Without leaving out a single line, restate the entries below exactly.

Page-level text extractions:
━━━

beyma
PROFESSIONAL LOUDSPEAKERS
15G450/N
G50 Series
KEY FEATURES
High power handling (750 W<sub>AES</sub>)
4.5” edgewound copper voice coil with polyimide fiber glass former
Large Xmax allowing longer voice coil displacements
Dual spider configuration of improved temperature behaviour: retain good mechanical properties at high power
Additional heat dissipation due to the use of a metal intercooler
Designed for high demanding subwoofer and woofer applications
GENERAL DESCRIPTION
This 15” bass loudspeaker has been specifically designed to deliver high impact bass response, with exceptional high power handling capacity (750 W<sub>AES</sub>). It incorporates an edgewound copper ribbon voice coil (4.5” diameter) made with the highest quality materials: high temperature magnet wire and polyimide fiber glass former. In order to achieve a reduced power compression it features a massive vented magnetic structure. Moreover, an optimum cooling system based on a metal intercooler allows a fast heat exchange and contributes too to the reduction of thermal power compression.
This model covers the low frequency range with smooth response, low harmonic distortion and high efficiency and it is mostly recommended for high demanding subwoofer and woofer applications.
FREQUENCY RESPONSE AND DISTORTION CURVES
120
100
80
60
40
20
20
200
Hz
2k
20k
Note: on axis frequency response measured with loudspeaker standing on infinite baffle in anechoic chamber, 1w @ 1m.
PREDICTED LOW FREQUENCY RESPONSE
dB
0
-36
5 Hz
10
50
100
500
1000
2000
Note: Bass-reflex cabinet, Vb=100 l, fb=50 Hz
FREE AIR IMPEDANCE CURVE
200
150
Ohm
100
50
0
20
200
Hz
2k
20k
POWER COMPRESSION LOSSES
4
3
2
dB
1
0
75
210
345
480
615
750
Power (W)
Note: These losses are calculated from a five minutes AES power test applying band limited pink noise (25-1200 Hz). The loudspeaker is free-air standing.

━━━

**RESULT**
beyma
PROFESSIONAL LOUDSPEAKERS
15G450/N
G50 Series
KEY FEATURES
High power handling (750 W<sub>AES</sub>)
4.5” edgewound copper voice coil with polyimide fiber glass former
Large Xmax allowing longer voice coil displacements
Dual spider configuration of improved temperature behaviour: retain good mechanical properties at high power
Additional heat dissipation due to the use of a metal intercooler
Designed for high demanding subwoofer and woofer applications
GENERAL DESCRIPTION
This 15” bass loudspeaker has been specifically designed to deliver high impact bass response, with exceptional high power handling capacity (750 W<sub>AES</sub>). It incorporates an edgewound copper ribbon voice coil (4.5” diameter) made with the highest quality materials: high temperature magnet wire and polyimide fiber glass former. In order to achieve a reduced power compression it features a massive vented magnetic structure. Moreover, an optimum cooling system based on a metal intercooler allows a fast heat exchange and contributes too to the reduction of thermal power compression.
This model covers the low frequency range with smooth response, low harmonic distortion and high efficiency and it is mostly recommended for high demanding subwoofer and woofer applications.
FREQUENCY RESPONSE AND DISTORTION CURVES
120
100
80
60
40
20
20
200
Hz
2k
20k
Note: on axis frequency response measured with loudspeaker standing on infinite baffle in anechoic chamber, 1w @ 1m.
PREDICTED LOW FREQUENCY RESPONSE
dB
0
-36
5 Hz
10
50
100
500
1000
2000
Note: Bass-reflex cabinet, Vb=100 l, fb=50 Hz
FREE AIR IMPEDANCE CURVE
200
150
Ohm
100
50
0
20
200
Hz
2k
20k
POWER COMPRESSION LOSSES
4
3
2
dB
1
0
75
210
345
480
615
750
Power (W)
Note: These losses are calculated from a five minutes AES power test applying band limited pink noise (25-1200 Hz). The loudspeaker is free-air standing.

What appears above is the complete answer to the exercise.